As a matter of fact, it's good sense. Individual cases are individual cases and must be treated as such. Someone quasi-obsessively dominated by his sexual orientation presents problems not presented by someone for whom sexuality is one element in a functionally integrated personality. The working assumption of a document like this is that it will be applied by local authorities who know the difference.
Claims to the contrary notwithstanding, the relationship between the new document and the "apostolic visitation" of American seminaries now taking place is somewhere between negligible and non-existent. The document's origins date back to the late 1990s, with the first press mentions having occurred in 1999. By contrast, American cardinals requested the seminary visitation during a meeting with the pope at the Vatican in 2002. Moreover, among the 90-some questions that the seminary visitation teams are supposed to address, only one deals with homosexuality.
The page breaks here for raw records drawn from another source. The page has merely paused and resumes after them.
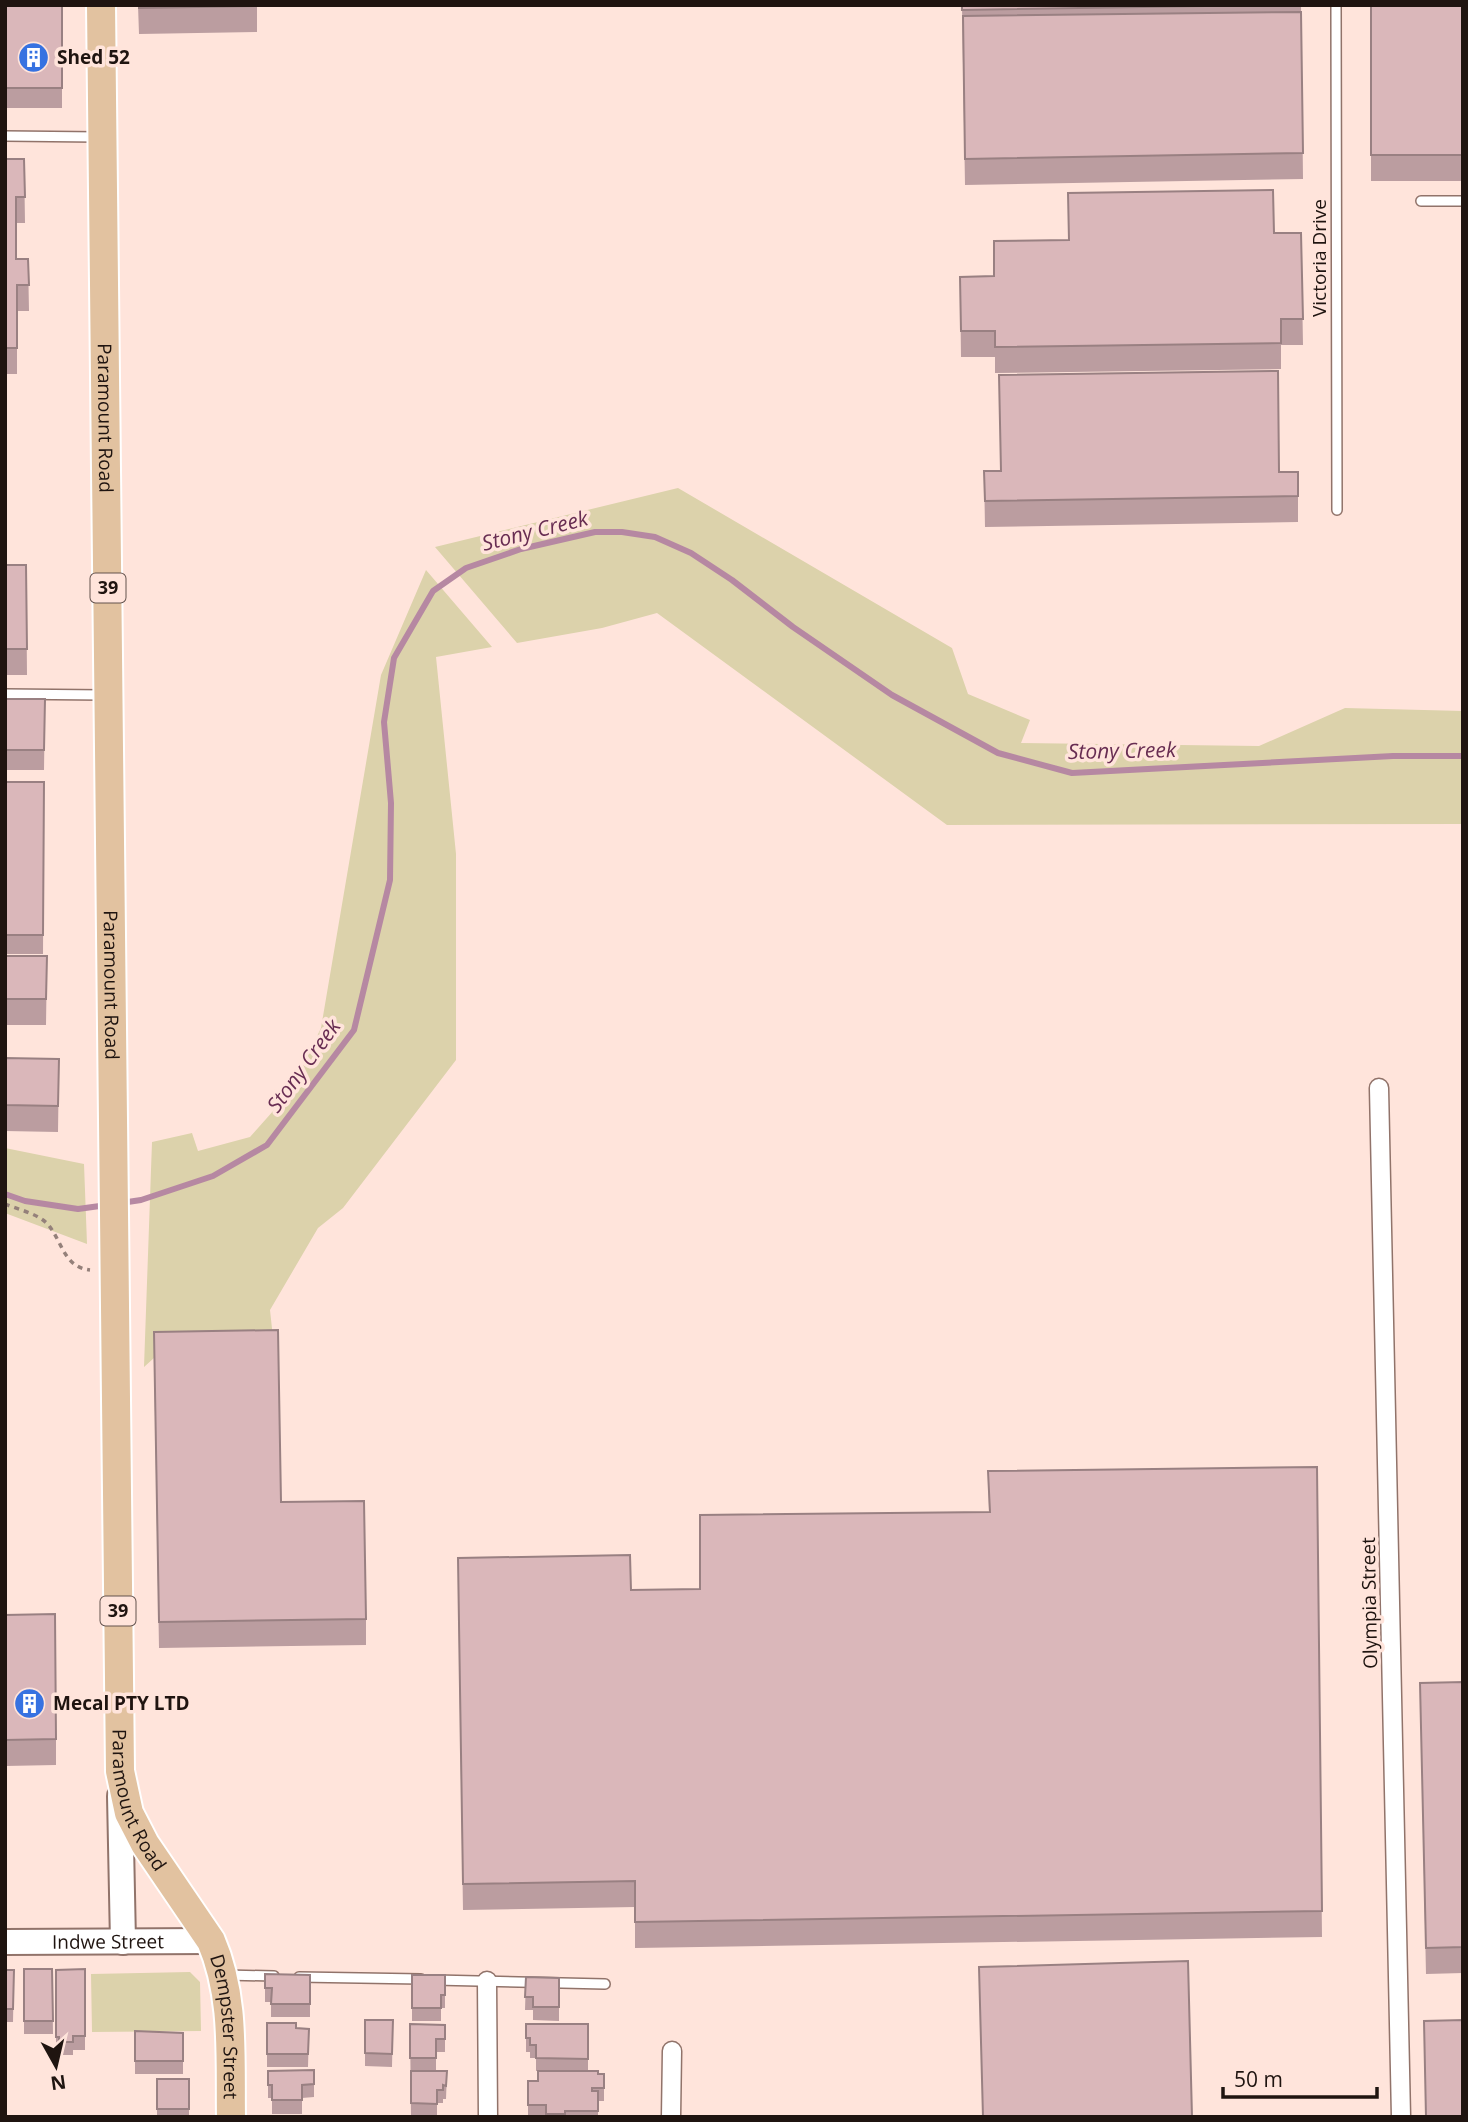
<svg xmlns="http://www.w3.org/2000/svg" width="1468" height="2122" viewBox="0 0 1468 2122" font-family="'Open Sans',sans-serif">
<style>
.green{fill:#dcd2ab}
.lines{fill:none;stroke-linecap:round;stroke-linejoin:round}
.stream{stroke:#b688a2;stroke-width:6}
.lane-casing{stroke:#91736a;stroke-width:12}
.street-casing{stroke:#91736a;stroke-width:21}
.secondary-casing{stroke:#91736a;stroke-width:28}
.primary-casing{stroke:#fff;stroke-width:32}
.path{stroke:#94807a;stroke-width:3.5;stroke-dasharray:5 5;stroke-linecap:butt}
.lane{stroke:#fff;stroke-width:9}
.street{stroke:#fff;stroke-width:18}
.secondary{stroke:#fff;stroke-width:24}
.primary{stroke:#e2c2a0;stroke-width:28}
.wall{fill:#bb9da0}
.building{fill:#dab7ba;stroke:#998082;stroke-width:2}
.labels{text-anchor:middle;stroke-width:7;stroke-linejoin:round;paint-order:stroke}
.shield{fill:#ffe4db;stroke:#62524d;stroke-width:2}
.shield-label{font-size:18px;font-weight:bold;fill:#1f1410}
.poi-label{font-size:19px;font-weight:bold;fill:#1f1410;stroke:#ffe4db;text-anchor:start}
.street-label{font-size:19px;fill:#1f1410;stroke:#ffe4db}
.water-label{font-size:21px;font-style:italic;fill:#682d52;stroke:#ffe4db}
</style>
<rect width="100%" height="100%" fill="#ffe4db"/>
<path class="green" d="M678,488L952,648L968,694L1030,720L1021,743L1259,746L1345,708L1463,711V824L947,825L657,613L602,628L517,643L435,547Z
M426,570L492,647L436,657L456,854V1060L343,1208L318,1228L270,1310L275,1356L154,1358L144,1367L152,1142L192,1133L198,1151L250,1137L290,1092L321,1028L381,675Z
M5,1148L84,1164L87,1244L5,1213Z
M190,1972L200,1982L201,2031L92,2032L91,1974Z"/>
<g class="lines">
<path class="stream" d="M5,1194L25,1201L78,1209L107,1205
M121,1203L141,1200L213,1176L267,1145L354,1030L390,880L391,803L384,722L394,658L433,591L466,568L521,549L595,532H622L655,537L691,553L732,580L793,627L892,695L998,753L1072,773L1393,756H1463"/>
<defs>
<path id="lane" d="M1336,5L1337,510
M5,136L98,137
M1421,201H1463
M5,694L103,695
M225,1975L274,1976
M299,1977L421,1979
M435,1980L605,1984"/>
<path id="street" d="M1379,1088L1401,2117
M487,1981L488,2117
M671,2117L672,2051"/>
<g id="secondary">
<path d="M120,1796L123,1942"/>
<path id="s1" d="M5,1942L211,1941"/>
</g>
<g id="primary">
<path id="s2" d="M101,5L120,1771L129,1813L145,1844L211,1941C235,1996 230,2057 231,2117"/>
</g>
</defs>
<use href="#lane" class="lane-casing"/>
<use href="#street" class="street-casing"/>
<use href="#secondary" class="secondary-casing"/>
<use href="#primary" class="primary-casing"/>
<path class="path" d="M5,1204C19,1210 41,1214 50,1227C63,1245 65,1267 90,1270"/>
<use href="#lane" class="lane"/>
<use href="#street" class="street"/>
<use href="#secondary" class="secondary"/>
<use href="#primary" class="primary"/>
</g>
<path class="wall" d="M5,5H62V108H5Z
M138,5H257V32L139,34Z
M962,5H1301L1303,179L965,185Z
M1371,5H1463V181H1371Z
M5,159H24L25,223H16V259H28L29,311H17V374H5Z
M1274,233H1301L1303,345H1281V369L995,373V357H961L960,277L994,276L1069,240Z
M984,471L1298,472V522L985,527Z
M5,565H26L27,675H5Z
M5,699H45L44,770H5Z
M5,782H44L43,954H5Z
M5,956H47L46,1025H5Z
M5,1058L59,1059L58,1132L5,1131Z
M154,1358L281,1502L366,1619V1645L159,1648Z
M1317,1467L1322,1937L635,1948V1907L463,1910L458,1584L631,1590L700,1589L989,1512L988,1471Z
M5,1615L56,1739V1765L5,1766Z
M1463,1682V1973L1426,1974L1420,1683Z
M24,1969H52L53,2034H24Z
M85,1969V2050H73V2055H59V2050H56V1970Z
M5,1970H14L13,2022H5Z
M265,1974L310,1975V2017H271V2002H265Z
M412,1975H445V2008H441V2021H412Z
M526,1977L559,1978V2021L533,2020V2010H525Z
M365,2020H393L392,2067L365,2066Z
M267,2023L296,2028L309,2029L308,2067H267Z
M410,2024L445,2025V2052H436V2071H447L446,2099H443V2103H437V2117L411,2116Z
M526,2024H588V2071L598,2074H604V2101H598V2117H528V2081H538V2071H536V2058H530V2052H526Z
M135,2031L183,2033V2074H135Z
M314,2070V2097L302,2098V2114H272V2098H268V2071Z
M157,2079H189V2117H157Z"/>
<path class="building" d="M5,5H62V88H5Z
M139,5H257V6L139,8Z
M962,5H1269L962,10Z
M1371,5H1463V155H1371Z
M1301,12L1303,153L965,159L963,16Z
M5,159H24L25,197H16V259H28L29,285H17V348H5Z
M1273,190L1274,233H1301L1303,319H1281V343L995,347V331H961L960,277L994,276V241L1069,240L1068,193Z
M1278,371L1279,472H1298V496L985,501L984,471H1001L999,375Z
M5,565H26L27,649H5Z
M5,699H45L44,750H5Z
M5,782H44L43,935H5Z
M5,956H47L46,999H5Z
M5,1058L59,1059L58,1106L5,1105Z
M278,1330L281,1502L364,1501L366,1619L159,1622L154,1332Z
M1317,1467L1322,1911L635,1922V1881L463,1884L458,1558L630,1555L631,1590L700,1589V1515L990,1512L988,1471Z
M55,1614L56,1739L5,1740V1615Z
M1463,1682V1947L1426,1948L1420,1683Z
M1188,1961L1192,2117H983L979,1967Z
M24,1969H52L53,2021H24Z
M85,1969V2036H73V2042H59V2037H56V1970Z
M5,1970H14L13,2009H5Z
M265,1974L310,1975V2004H271L272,1988H265Z
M412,1975H445V1995H441V2008H412Z
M526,1977L559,1978V2007H533V1997H525Z
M365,2020H393L392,2054L365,2053Z
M1463,2020V2117H1426L1424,2021Z
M267,2023H296V2028L309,2029L308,2054H267Z
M410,2024L445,2025V2039H436V2058H410Z
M526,2024H588V2059L536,2058V2045H530V2038H526Z
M135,2031L183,2033V2061H135Z
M314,2070V2084L302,2085V2100H272V2085H268V2071Z
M411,2071H447L446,2086L443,2085V2090H437V2104L411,2103Z
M538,2071H598V2074H604V2088H592V2091H598V2111H565V2114H546V2105H528V2081H538Z
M157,2079H189V2109H157Z"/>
<defs>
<symbol id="building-disc" viewBox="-11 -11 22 22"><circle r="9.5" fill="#3672e1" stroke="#ffe4db"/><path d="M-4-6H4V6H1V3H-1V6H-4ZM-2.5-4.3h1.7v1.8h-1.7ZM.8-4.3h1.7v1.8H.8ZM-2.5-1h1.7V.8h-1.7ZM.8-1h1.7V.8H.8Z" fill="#fff"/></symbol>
</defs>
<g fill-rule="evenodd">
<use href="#building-disc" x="16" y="40" width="35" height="35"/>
<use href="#building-disc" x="12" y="1686" width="35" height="35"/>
</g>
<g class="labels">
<g class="shield">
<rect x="90.5" y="573.5" width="35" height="29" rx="5"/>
<rect x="100.5" y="1596.5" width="35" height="29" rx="5"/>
</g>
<g class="shield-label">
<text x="108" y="594">39</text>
<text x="118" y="1617">39</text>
</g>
<g class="poi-label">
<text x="57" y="64">Shed 52</text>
<text x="53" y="1710">Mecal PTY LTD</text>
</g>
<g class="street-label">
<text transform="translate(1319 258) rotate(-90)" y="7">Victoria Drive</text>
<text dy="7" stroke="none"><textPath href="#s2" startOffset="413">Paramount Road</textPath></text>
<text dy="7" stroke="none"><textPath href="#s2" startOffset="980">Paramount Road</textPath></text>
<text transform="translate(1369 1603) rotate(-91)" y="7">Olympia Street</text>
<text dy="7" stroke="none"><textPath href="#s2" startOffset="1799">Paramount Road</textPath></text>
<text dy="7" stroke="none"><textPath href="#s1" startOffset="103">Indwe Street</textPath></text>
<text dy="7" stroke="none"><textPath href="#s2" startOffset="2049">Dempster Street</textPath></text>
</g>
<g class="water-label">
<text transform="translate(535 531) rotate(-14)" y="7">Stony Creek</text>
<text transform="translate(1122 751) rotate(-1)" y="7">Stony Creek</text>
<text transform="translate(304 1066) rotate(-54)" y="7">Stony Creek</text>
</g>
</g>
<rect width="1468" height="2122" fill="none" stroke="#1f1410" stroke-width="14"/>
<g transform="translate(56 2066) rotate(172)" stroke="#ffe4db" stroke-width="5" paint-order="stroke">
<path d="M0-5L12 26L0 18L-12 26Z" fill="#1f1410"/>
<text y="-10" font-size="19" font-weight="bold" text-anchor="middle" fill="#1f1410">N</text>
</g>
<path d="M1223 2087v10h154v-10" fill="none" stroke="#1f1410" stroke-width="3.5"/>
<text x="1234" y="2087" font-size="21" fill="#1f1410" stroke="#ffe4db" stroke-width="5" paint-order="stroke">50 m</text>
</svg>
This is not to deny what was said last year by the all-lay National Review Board created by the bishops to monitor their response to the sex abuse crisis: As the numbers show, the vast majority of abuse cases involved homosexual behavior. Moreover, in the 1970s and 1980s a "gay subculture" had come to exist in some seminaries, and it's important to find out whether that problem has been corrected. But the notion that this is only an investigative process aimed at rooting out gay seminarians and faculty is simplistic at best. In many ways, it should be understood on the model of a secular academic accreditation process.
The hysteria that greeted the new document was symptomatic of our troubled cultural climate at a time of super-abundant pro- and anti-homosexual propagandizing. The Church, however, has its own agenda and its own work to do, and addressing the issue of homosexuality, though necessary on pastoral grounds, is hardly the largest part of it. The new document says what needed to be said. Leave it at that.